As to. the award of 30% of the husband’s income as permanent alimony, we hold that such award is improper under the circumstances of this case. Percentage awards are not ordinarily productive of an end to litigation. We do not need to decide whether they are improper in every case because the award here is clearly based upon an incorrect finding as to the standard set by the parties during their marriage. The large contributions to the marriage standard by the wife’s parents were in all probability meant to be temporary and may have had as their purpose the comfort of the family while the husband was being educated for a greater earning power, but they surely created a standard of living beyond that which the husband could have provided. The husband is obligated to continue to contribute to the wife’s means so that she can, without the help of third parties and taking into consideration her own means and abilities, maintain a standard commensurate with that which they together did maintain or could have maintained without contribution from third parties. Cf. Firestone v. Firestone, Fla.1972, 263 So.2d 223, and Sommers v. Sommers, Fla.App.1966, 183 So.2d 744.

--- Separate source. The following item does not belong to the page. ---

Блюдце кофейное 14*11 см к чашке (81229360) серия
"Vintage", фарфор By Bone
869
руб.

Affirmed in part and remanded with directions to set the amount of the alimony payments in terms of dollars and in accordance with the views herein expressed. The amended judgment for alimony shall provide that the duty to make such payments is retroactive to the date of the dissolution.

Affirmed in part, reversed in part and remanded with directions. 
      
      . “The Court finds and holds that there is need for permanent alimony to be paid by the husband to the wife, and the husband has the ability to pay the same. He is a medical doctor with a specialty in gynecology and obstetrics, and is just beginning his career as such and has not yet achieved his true earning capacity. The Court believes that it has the inherent jurisdiction to grant and award permanent alimony based on the reasonable expectations of the husband’s future income, since his present wages do not reflect his true earning capacity. In short, he has the ability within his sole discretion to better himself if he wants to. Accordingly, the husband shall pay to the wife, weekly, beginning Monday, March 18, 1974, thirty (30%) percent of his gross income, and shall, by affidavit, file in this Court file, quarterly, with copy to the wife, a detailed report of his gross income.”